I earned by Bachelors of Commerce from UNBC 2008, worked at Carrier Sekani Tribal Council 2008-2011, then was asked by the elder to apply at SD 57 for the position Elder and knowledge foci from there I held a position on the Language Team  and now back with Elders. It was through the work I did with Carrier Sekani and my involvement with elders began in 2004 with Gathering our Voices Youth Gathering. I was the Walk Tall Aboriginal Youth Achievement Coordinator, AGA coordinator and back to Youth & Elder Coordinator.   I worked with the elder groups- Nechako Metis Elders Society, PG Metis Elders society and PG Dakelh Elders Society with Healthy Elder Lifestyle Program., which was a health and wellness program. The elders back in 2004 asked me to come under their wings to learn from them and I have taken their knowledge to better my personal and professional life.
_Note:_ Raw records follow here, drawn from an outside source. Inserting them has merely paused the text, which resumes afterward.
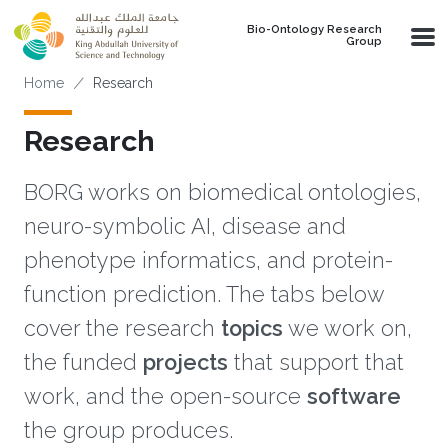
Skip to main content
Bio-Ontology Research
Group
Breadcrumb
Home
Research
Research
BORG works on biomedical ontologies,
neuro-symbolic AI, disease and
phenotype informatics, and protein-
function prediction. The tabs below
cover the research
topics
we work on,
the funded
projects
that support that
work, and the open-source
software
the group produces.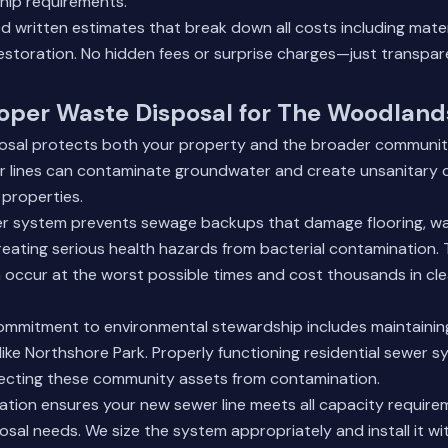
hip requirements.
d written estimates that break down all costs including materi
restoration. No hidden fees or surprise charges—just transpare
roper Waste Disposal for The Woodlan
osal protects both your property and the broader communit
er lines can contaminate groundwater and create unsanitary 
 properties.
er system prevents sewage backups that damage flooring, wal
reating serious health hazards from bacterial contamination.
 occur at the worst possible times and cost thousands in cl
mmitment to environmental stewardship includes maintainin
ike Northshore Park. Properly functioning residential sewer s
otecting these community assets from contamination.
llation ensures your new sewer line meets all capacity require
sal needs. We size the system appropriately and install it wi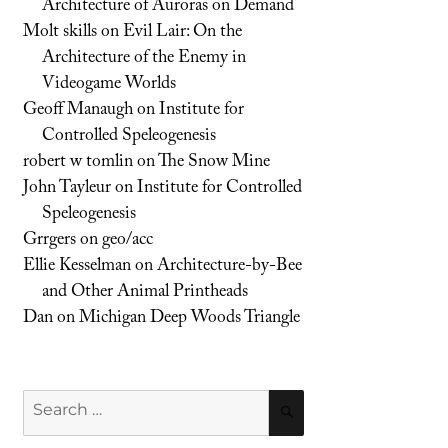
Architecture of Auroras on Demand
Molt skills
on
Evil Lair: On the
Architecture of the Enemy in
Videogame Worlds
Geoff Manaugh
on
Institute for
Controlled Speleogenesis
robert w tomlin
on
The Snow Mine
John Tayleur
on
Institute for Controlled
Speleogenesis
Grrgers
on
geo/acc
Ellie Kesselman
on
Architecture-by-Bee
and Other Animal Printheads
Dan
on
Michigan Deep Woods Triangle
Search
SEARCH
for: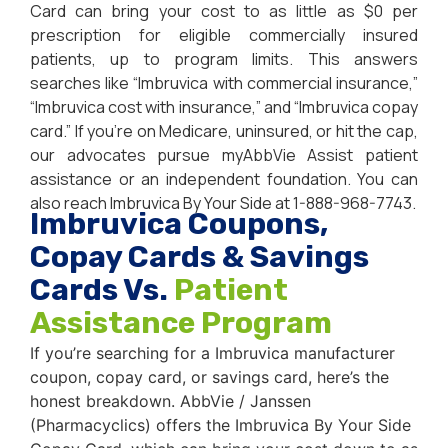
Card can bring your cost to as little as $0 per
prescription for eligible commercially insured
patients, up to program limits. This answers
searches like “Imbruvica with commercial insurance,”
“Imbruvica cost with insurance,” and “Imbruvica copay
card.” If you’re on Medicare, uninsured, or hit the cap,
our advocates pursue myAbbVie Assist patient
assistance or an independent foundation. You can
also reach Imbruvica By Your Side at 1-888-968-7743.
Imbruvica Coupons,
Copay Cards & Savings
Cards Vs.
Patient
Assistance Program
If you’re searching for a Imbruvica manufacturer
coupon, copay card, or savings card, here’s the
honest breakdown. AbbVie / Janssen
(Pharmacyclics) offers the Imbruvica By Your Side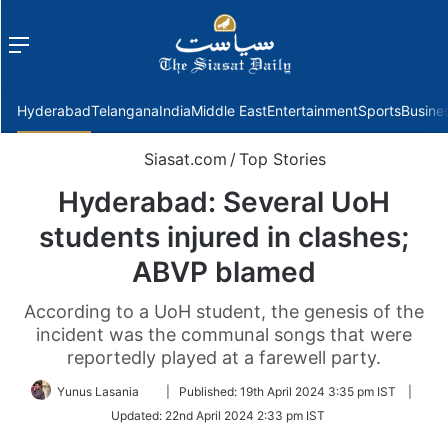
Menu
f
Hyderabad
Telangana
India
Middle East
Entertainment
Sports
Busine
Siasat.com
/
Top Stories
Hyderabad: Several UoH
students injured in clashes;
ABVP blamed
According to a UoH student, the genesis of the
incident was the communal songs that were
reportedly played at a farewell party.
Follow
Yunus Lasania
|
Published:
19th April 2024 3:35 pm IST
|
on
Updated:
22nd April 2024 2:33 pm IST
Twitter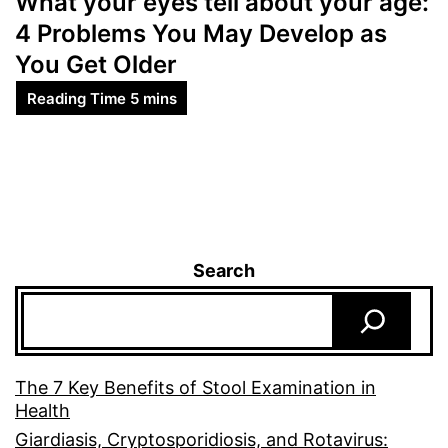
What your eyes tell about your age:
4 Problems You May Develop as
You Get Older
Search
The 7 Key Benefits of Stool Examination in
Health
Giardiasis, Cryptosporidiosis, and Rotavirus: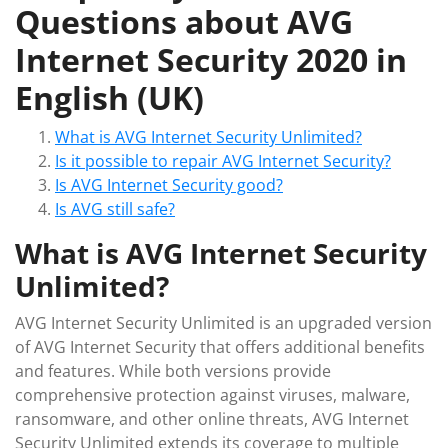
Questions about AVG
Internet Security 2020 in
English (UK)
What is AVG Internet Security Unlimited?
Is it possible to repair AVG Internet Security?
Is AVG Internet Security good?
Is AVG still safe?
What is AVG Internet Security
Unlimited?
AVG Internet Security Unlimited is an upgraded version
of AVG Internet Security that offers additional benefits
and features. While both versions provide
comprehensive protection against viruses, malware,
ransomware, and other online threats, AVG Internet
Security Unlimited extends its coverage to multiple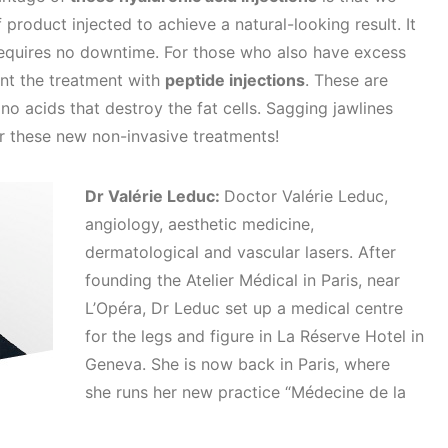
product injected to achieve a natural-looking result. It
 requires no downtime. For those who also have excess
ent the treatment with
peptide injections
. These are
o acids that destroy the fat cells. Sagging jawlines
r these new non-invasive treatments!
Dr Valérie Leduc:
Doctor Valérie Leduc,
angiology, aesthetic medicine,
dermatological and vascular lasers. After
founding the Atelier Médical in Paris, near
L’Opéra, Dr Leduc set up a medical centre
for the legs and figure in La Réserve Hotel in
Geneva. She is now back in Paris, where
she runs her new practice “Médecine de la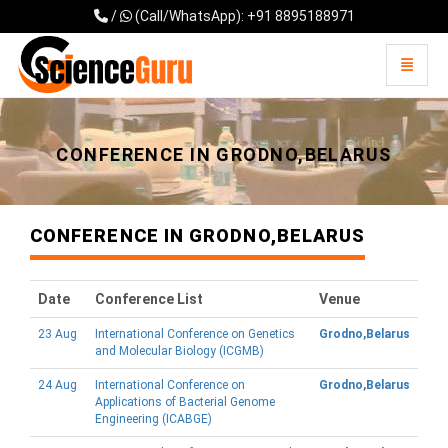
/
(Call/WhatsApp): +91 8895188971
Toggle 
Universal - go to homepage
CONFERENCE IN GRODNO,BELARUS
CONFERENCE IN GRODNO,BELARUS
Date
Conference List
Venue
23 Aug
International Conference on Genetics
Grodno,Belarus
and Molecular Biology (ICGMB)
24 Aug
International Conference on
Grodno,Belarus
Applications of Bacterial Genome
Engineering (ICABGE)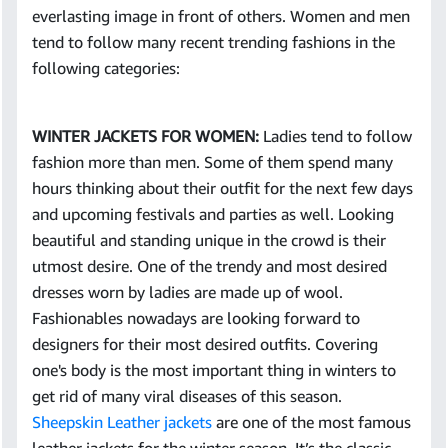
everlasting image in front of others. Women and men
tend to follow many recent trending fashions in the
following categories:
WINTER JACKETS FOR WOMEN:
Ladies tend to follow
fashion more than men. Some of them spend many
hours thinking about their outfit for the next few days
and upcoming festivals and parties as well. Looking
beautiful and standing unique in the crowd is their
utmost desire. One of the trendy and most desired
dresses worn by ladies are made up of wool.
Fashionables nowadays are looking forward to
designers for their most desired outfits. Covering
one's body is the most important thing in winters to
get rid of many viral diseases of this season.
Sheepskin Leather jackets
are one of the most famous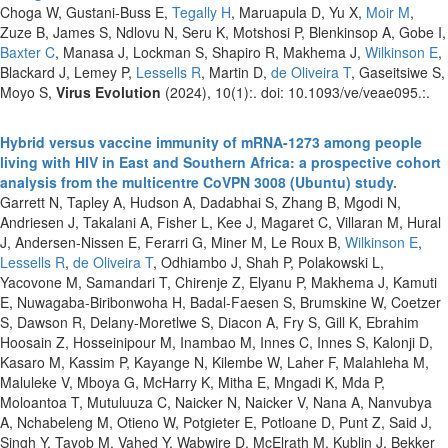
Choga W, Gustani-Buss E,
Tegally H
, Maruapula D, Yu X,
Moir M
,
Zuze B, James S, Ndlovu N, Seru K, Motshosi P, Blenkinsop A, Gobe I,
Baxter C
, Manasa J, Lockman S, Shapiro R, Makhema J,
Wilkinson E
,
Blackard J, Lemey P,
Lessells R
, Martin D,
de Oliveira T
, Gaseitsiwe S,
Moyo S,
Virus Evolution
(2024), 10(1):. doi: 10.1093/ve/veae095.:.
Hybrid versus vaccine immunity of mRNA-1273 among people
living with HIV in East and Southern Africa: a prospective cohort
analysis from the multicentre CoVPN 3008 (Ubuntu) study.
Garrett N, Tapley A, Hudson A, Dadabhai S, Zhang B, Mgodi N,
Andriesen J, Takalani A, Fisher L, Kee J, Magaret C, Villaran M, Hural
J, Andersen-Nissen E, Ferarri G, Miner M, Le Roux B,
Wilkinson E
,
Lessells R
,
de Oliveira T
, Odhiambo J, Shah P, Polakowski L,
Yacovone M, Samandari T, Chirenje Z, Elyanu P, Makhema J, Kamuti
E, Nuwagaba-Biribonwoha H, Badal-Faesen S, Brumskine W, Coetzer
S, Dawson R, Delany-Moretlwe S, Diacon A, Fry S, Gill K, Ebrahim
Hoosain Z, Hosseinipour M, Inambao M, Innes C, Innes S, Kalonji D,
Kasaro M, Kassim P, Kayange N, Kilembe W, Laher F, Malahleha M,
Maluleke V, Mboya G, McHarry K, Mitha E, Mngadi K, Mda P,
Moloantoa T, Mutuluuza C, Naicker N, Naicker V, Nana A, Nanvubya
A, Nchabeleng M, Otieno W, Potgieter E, Potloane D, Punt Z, Said J,
Singh Y, Tayob M, Vahed Y, Wabwire D, McElrath M, Kublin J, Bekker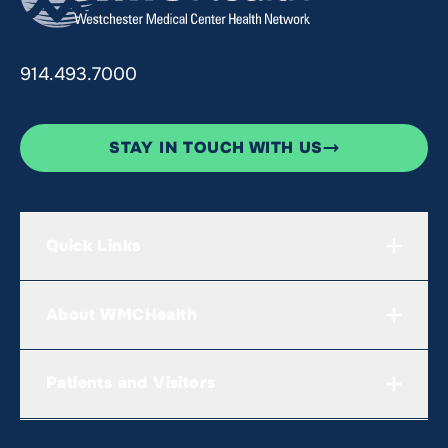
914.493.7000
STAY IN TOUCH WITH US
Quick Links
About WMCHealth
Patients and Visitors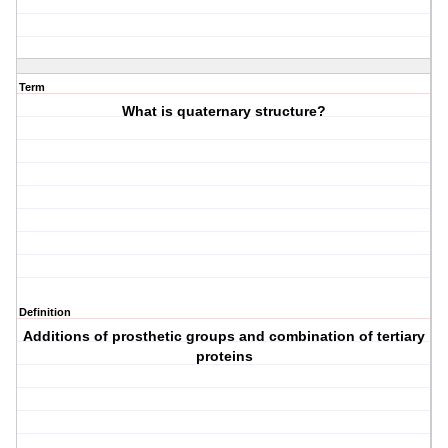
Term
What is quaternary structure?
Definition
Additions of prosthetic groups and combination of tertiary
proteins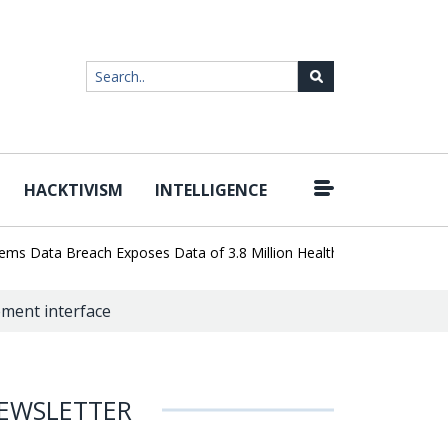
HACKTIVISM
INTELLIGENCE
|
Data Breach Exposes Data of 3.8 Million Healthcare Patients
Wor
ment interface
EWSLETTER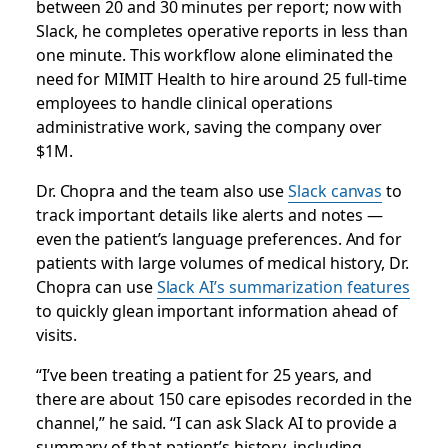
between 20 and 30 minutes per report; now with
Slack, he completes operative reports in less than
one minute. This workflow alone eliminated the
need for MIMIT Health to hire around 25 full-time
employees to handle clinical operations
administrative work, saving the company over
$1M.
Dr. Chopra and the team also use
Slack canvas
to
track important details like alerts and notes —
even the patient’s language preferences. And for
patients with large volumes of medical history, Dr.
Chopra can use
Slack AI’s summarization features
to quickly glean important information ahead of
visits.
“I’ve been treating a patient for 25 years, and
there are about 150 care episodes recorded in the
channel,” he said. “I can ask Slack AI to provide a
summary of that patient’s history, including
It is through this journey I have evolved to learn many things from the elders in their quest to help our Aboriginal students in urban Prince George. One being the medicine plants, in which I brought them to John Prince Research Camp in Fort St James where I met many elder whose knowledge was passed down to all of us for use to teach the children. Since 2008 I have been building a research medicine from ecology, the significance of each plant, put together a training module that used, also build a First Nation Plant Trail in Esker Park, so we have a vehicle to bring the students out into nature see for themselves and enjoy what mother nature provides for us. The connection and respect our elders taught me about my environment to a whole new level. Thank you Nak'azdli and Tl'azt'en Elders for sharing and the other entire elders who have and will continue to share their knowledge with me and our students.